Chopping garlic makes the flavor overpowering, according to Fedeli. “It is used in an exaggerated way that takes away from the purpose of the dish and has left many unhappy about its presence in the process,” he said. If you manage to snag a table at Fasano — reservations have been scarce — tasty dishes that won’t leave you breathing fire include lobster fettuccine, the can’t-miss seafood risotto and even the typically garlic-heavy linguine con vongole.

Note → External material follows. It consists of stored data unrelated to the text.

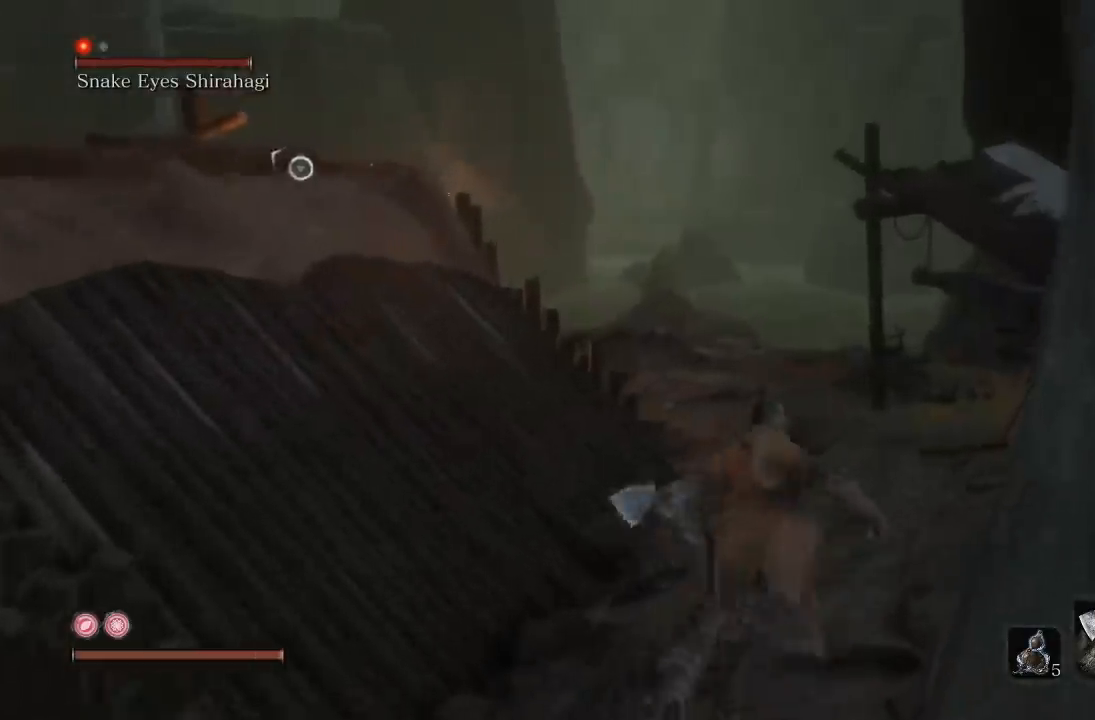
{"buttons": ["B"], "left_stick": "up", "right_stick": "center", "button_events": []}
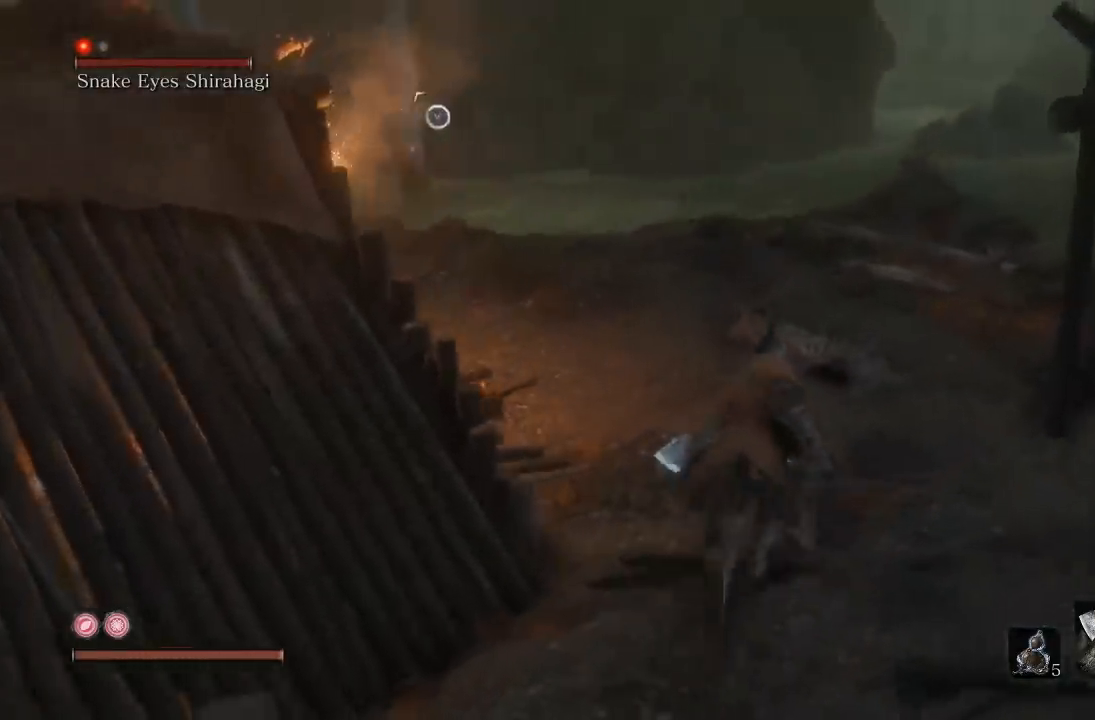
{"buttons": ["B"], "left_stick": "up", "right_stick": "center", "button_events": []}
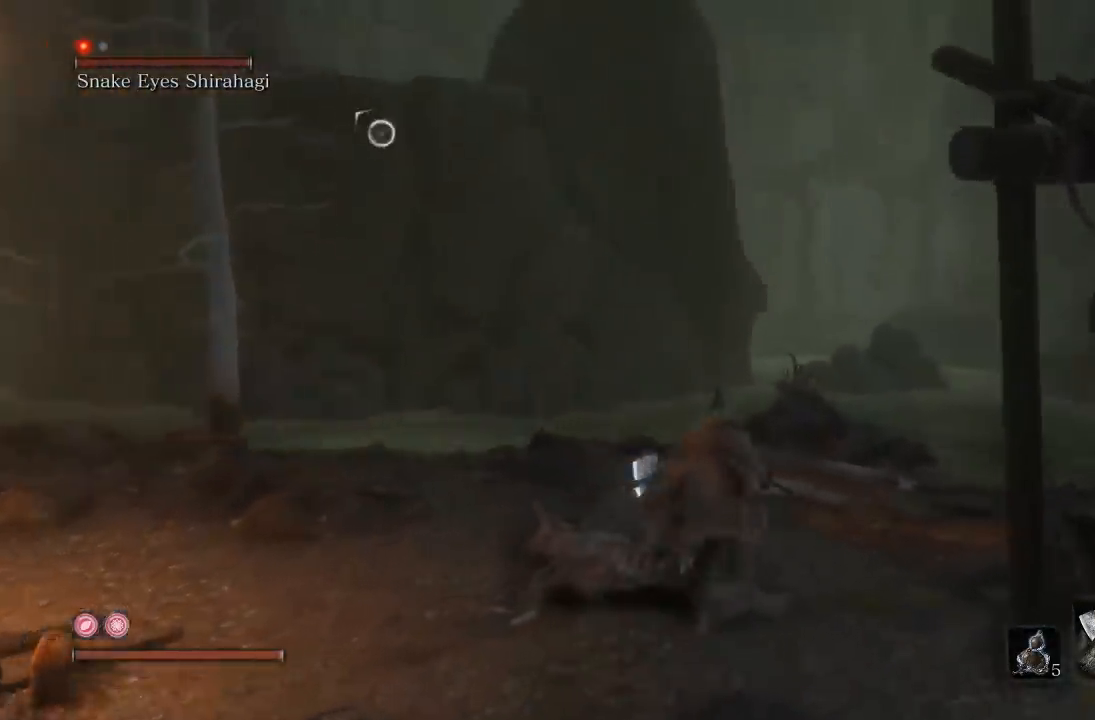
{"buttons": ["B"], "left_stick": "up", "right_stick": "center", "button_events": []}
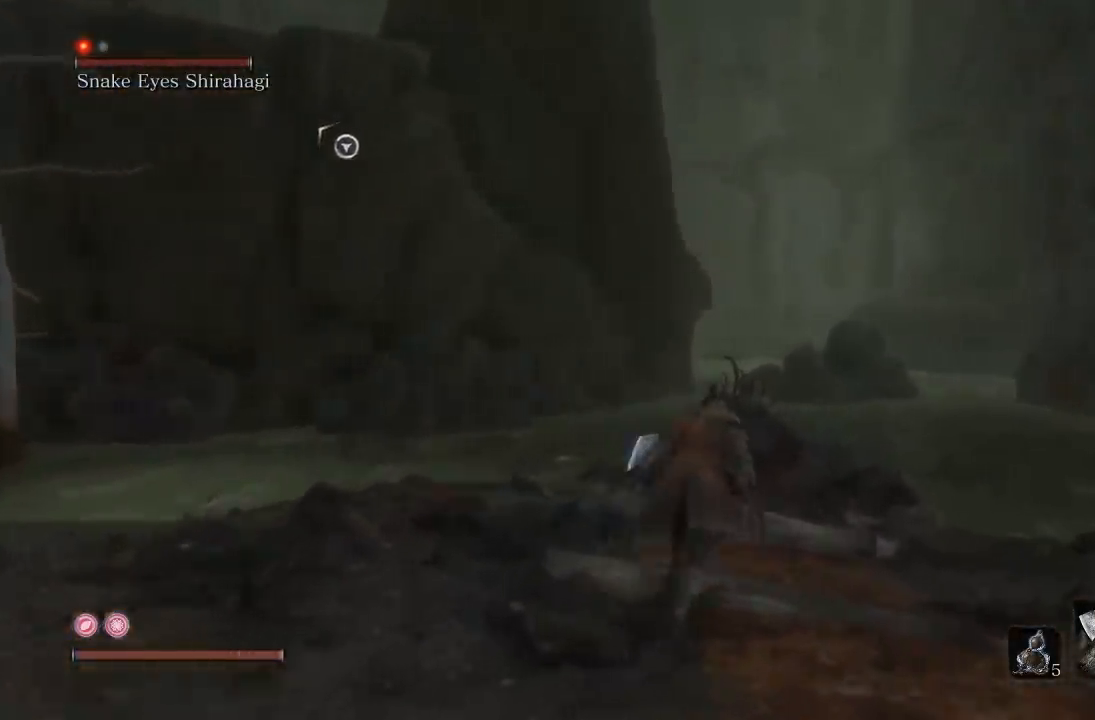
{"buttons": ["B"], "left_stick": "up", "right_stick": "center", "button_events": [[50, "A", "down"], [250, "A", "up"]]}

The twin buzzy downtown restos Alice, which opened last summer, and Osteria 57, are also onboard with a minimal garlic approach. Riccardo Orfino, a partner and the executive chef of both, who’s from Padua, Italy, says that he uses it sparingly. “It’s Italian-American, not Italian,” he confirms. Orfino’s lineup of garlic-less options at Osteria 57 includes a burrata pasta and salmon with artichokes and citrus sauce. Hardly any of Alice’s pastas feature the stinky herb, not even the spaghetti pomodoro.
For 33-year-old NYC dating blogger Alexis Wolfe, “sexy, sceney” Alice’s light touch with the alliums makes it a perfect place for a romantic meal. “Garlic can be heavy, and no one wants to smell on a night out, especially if it’s a date,” she said.
Sceney Italian mainstay Cipriani has long been clove conscious.
“Garlic has never been a part of Cipriani cuisine,” proprietor Arrigo Cipriani told The Post of his New York institution. “Nothing should be overpowering, and real flavors should not be covered by a strong taste that’s difficult to digest.”
John Villa, executive chef at Midtown’s new high-design Cucina 8 ½, has a similar perspective. He uses garlic, but sparingly, and dishes such as spaghetti with lemon pizza with Taleggio cheese, caramelized onions and truffle omit it entirely.
“I want the flavors of the food to shine.”
The trend isn’t just limited to Italian food — high-end Greek restaurant Avra, which has two locations in Manhattan, and new modern American spot Lindens in Soho, are both intentionally avoiding garlic in several dishes on their menus.
But not everyone is so keen on giving it up.
Jeff Zalaznick, a co-founder of Major Food Group, which has more than 10 Italian restaurants, including several locations of the in-demand Carbone, told The Post that his company is “all about garlic.”
“It’s one of the most important ingredients in our cooking,” he said. “We love it.”